--- WORK INSTRUCTIONS ---
Reproduce word for word the lines in the items from the line with "Mitolyn is a" to the line with "нейровегетативное состояние, когнитивные", including both of those lines.
(Beginning of SUPPLIED MATERIAL)
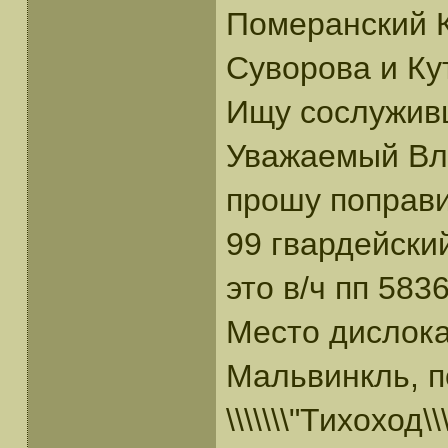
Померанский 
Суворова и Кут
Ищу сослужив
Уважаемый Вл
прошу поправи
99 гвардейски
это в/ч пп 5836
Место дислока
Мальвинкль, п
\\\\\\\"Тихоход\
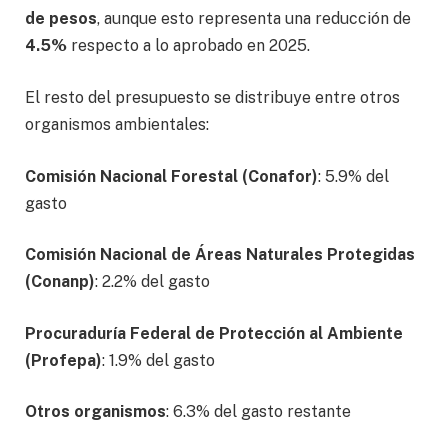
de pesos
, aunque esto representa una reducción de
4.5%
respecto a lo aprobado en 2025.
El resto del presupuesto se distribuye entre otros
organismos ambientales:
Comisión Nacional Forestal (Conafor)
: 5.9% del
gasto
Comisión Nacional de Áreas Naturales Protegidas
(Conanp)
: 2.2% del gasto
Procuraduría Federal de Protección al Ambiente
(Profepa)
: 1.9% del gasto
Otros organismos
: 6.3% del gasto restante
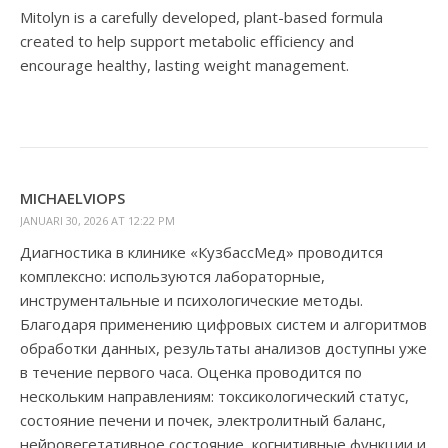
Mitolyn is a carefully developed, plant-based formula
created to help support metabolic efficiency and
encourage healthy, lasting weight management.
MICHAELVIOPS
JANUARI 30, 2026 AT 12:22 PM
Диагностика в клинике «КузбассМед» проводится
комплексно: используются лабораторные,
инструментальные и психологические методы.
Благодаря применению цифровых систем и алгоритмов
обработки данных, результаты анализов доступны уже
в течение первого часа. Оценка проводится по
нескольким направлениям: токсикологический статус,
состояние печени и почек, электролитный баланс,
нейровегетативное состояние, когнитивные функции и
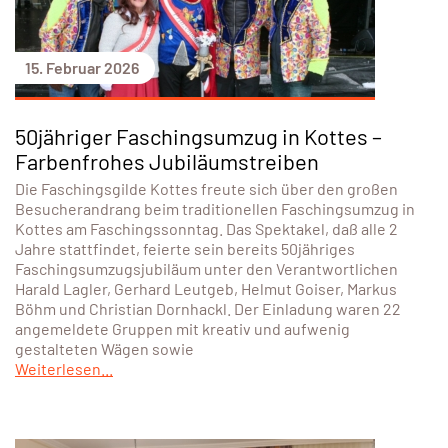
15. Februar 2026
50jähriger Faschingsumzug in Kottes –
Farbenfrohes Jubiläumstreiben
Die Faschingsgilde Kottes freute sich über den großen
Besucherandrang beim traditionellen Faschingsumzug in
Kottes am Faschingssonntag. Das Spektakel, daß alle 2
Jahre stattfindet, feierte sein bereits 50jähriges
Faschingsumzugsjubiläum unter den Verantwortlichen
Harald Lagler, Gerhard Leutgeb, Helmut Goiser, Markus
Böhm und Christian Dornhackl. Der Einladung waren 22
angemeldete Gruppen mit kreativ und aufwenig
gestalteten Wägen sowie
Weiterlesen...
(End of SUPPLIED MATERIAL)
(Beginning of SUPPLIED MATERIAL)
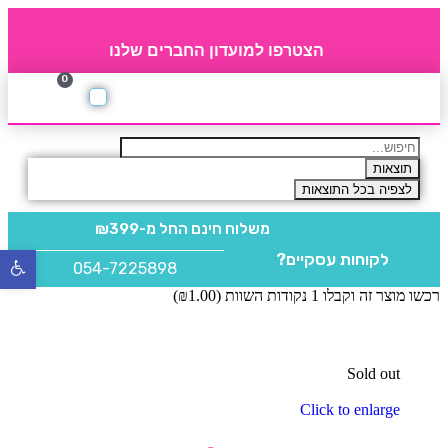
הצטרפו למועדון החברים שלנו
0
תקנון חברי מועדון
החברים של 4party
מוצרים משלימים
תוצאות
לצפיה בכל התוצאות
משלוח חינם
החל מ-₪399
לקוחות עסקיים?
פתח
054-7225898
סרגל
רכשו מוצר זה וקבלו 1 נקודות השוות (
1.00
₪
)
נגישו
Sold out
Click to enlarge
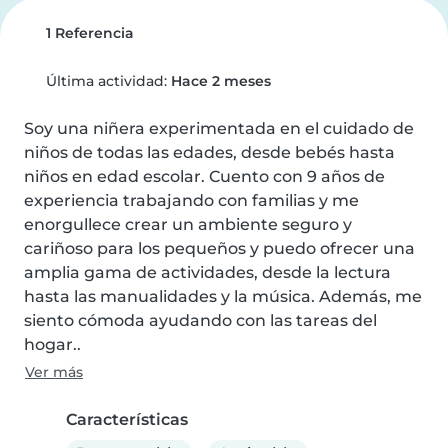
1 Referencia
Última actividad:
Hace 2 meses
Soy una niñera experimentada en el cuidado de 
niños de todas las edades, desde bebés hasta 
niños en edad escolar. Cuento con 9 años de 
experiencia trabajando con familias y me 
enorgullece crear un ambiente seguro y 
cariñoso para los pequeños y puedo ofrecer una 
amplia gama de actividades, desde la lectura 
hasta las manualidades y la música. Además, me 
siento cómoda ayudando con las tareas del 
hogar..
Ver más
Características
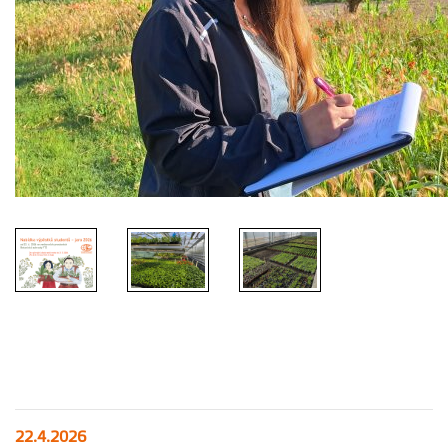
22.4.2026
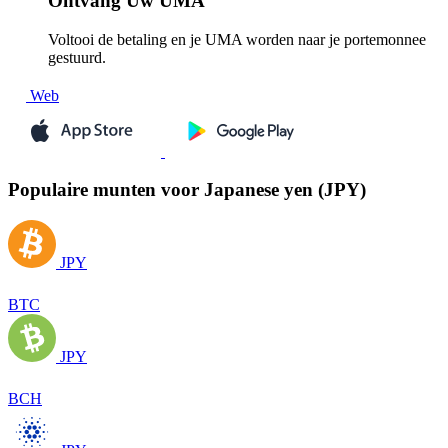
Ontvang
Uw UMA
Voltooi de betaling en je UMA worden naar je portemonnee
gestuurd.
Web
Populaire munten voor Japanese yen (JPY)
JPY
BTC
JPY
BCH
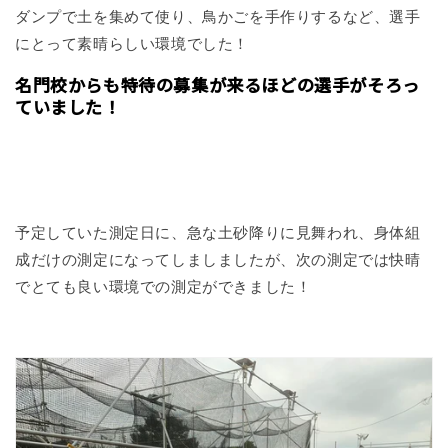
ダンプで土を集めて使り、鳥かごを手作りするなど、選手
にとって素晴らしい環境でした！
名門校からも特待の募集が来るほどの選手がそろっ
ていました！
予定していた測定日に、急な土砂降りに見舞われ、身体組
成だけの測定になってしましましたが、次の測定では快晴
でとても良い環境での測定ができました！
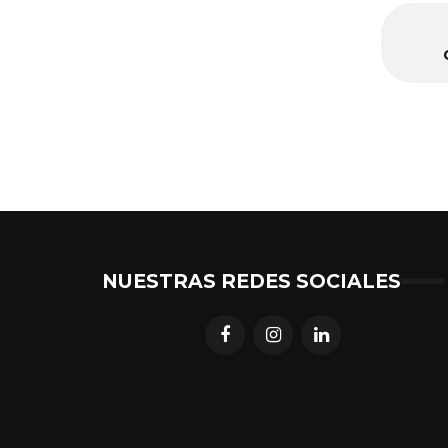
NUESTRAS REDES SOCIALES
(End of SUPPLIED MATERIAL)
--- RESPONSE ---
Mitolyn is a carefully developed, plant-based formula
created to help support metabolic efficiency and
encourage healthy, lasting weight management.
MICHAELVIOPS
JANUARI 30, 2026 AT 12:22 PM
Диагностика в клинике «КузбассМед» проводится
комплексно: используются лабораторные,
инструментальные и психологические методы.
Благодаря применению цифровых систем и алгоритмов
обработки данных, результаты анализов доступны уже
в течение первого часа. Оценка проводится по
нескольким направлениям: токсикологический статус,
состояние печени и почек, электролитный баланс,
нейровегетативное состояние, когнитивные функции и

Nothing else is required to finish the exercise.